By David Stockley
In negotiation, there can be a tendency to view the deal as done when the principals have shaken hands. However, there is an elemental rule: beware the law of unintended consequences (“the law”).
In my field – advising landlords on voluntary and statutory extension of residential leases – the law looms large. A consequence of domestic incomes being squeezed, lending being tightened and people generally being more prudent is that “voluntary” deals to extend the lengths of long-term leases of flats has increased.
Such deals benefit landlords and leaseholders in significant ways as they remove the pressure and delay of the alternative dispute-based process, they can reduce the costs for both parties and they provide certainty of outcome early on.
There are also direct benefits arising from the nature of the deal and the inflexibility of legislation:
the landlord can retain a valuable interest in the building (a rising modern ground rent)
the leaseholder pays less for an extension than the “full value” statutory claim that requires a 90 year extension, no ground rent but a full capital premium.

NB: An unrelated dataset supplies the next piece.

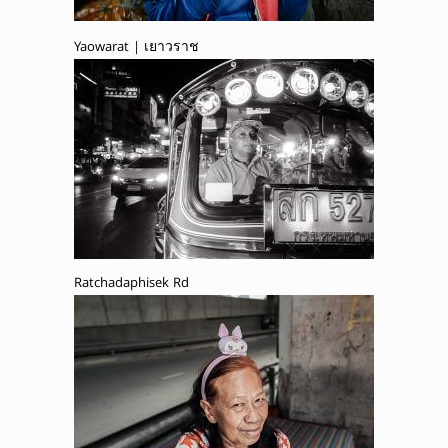
Yaowarat | เยาวราช
Ratchadaphisek Rd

Provisions relating to assured tenancies might apply to long leaseholds. A court faced with a tenant who has not paid his rent under an assured tenancy can be obliged to evict him. A long leaseholder with a non-assured tenancy is difficult to evict; accordingly, mortgaging his flat is not a problem.
This problem arises because the reduction in the capital the leaseholder pays for his new lease is offset by the landlord imposing a new modern ground rent. Ground rents are fine provided people take advice and understand they are a symptom of a lower price elsewhere. The unintended consequence of this barter is that the leaseholder’s rights in the property can vary markedly if the ground rent changes or even if the flat is his home.
Naturally, solicitors for leaseholders want to protect their client and solicitors for landlords want to get the deal done. What is proposed is often a compromise: e.g. the ground rent is reduced automatically to £1 below the point the lease is an assured tenancy. That looks like a quick and simple solution but beware the law: the unintended consequence of such a proposal is that the benefit the landlord has (a guaranteed rising income stream in return for receiving less capital) is lost.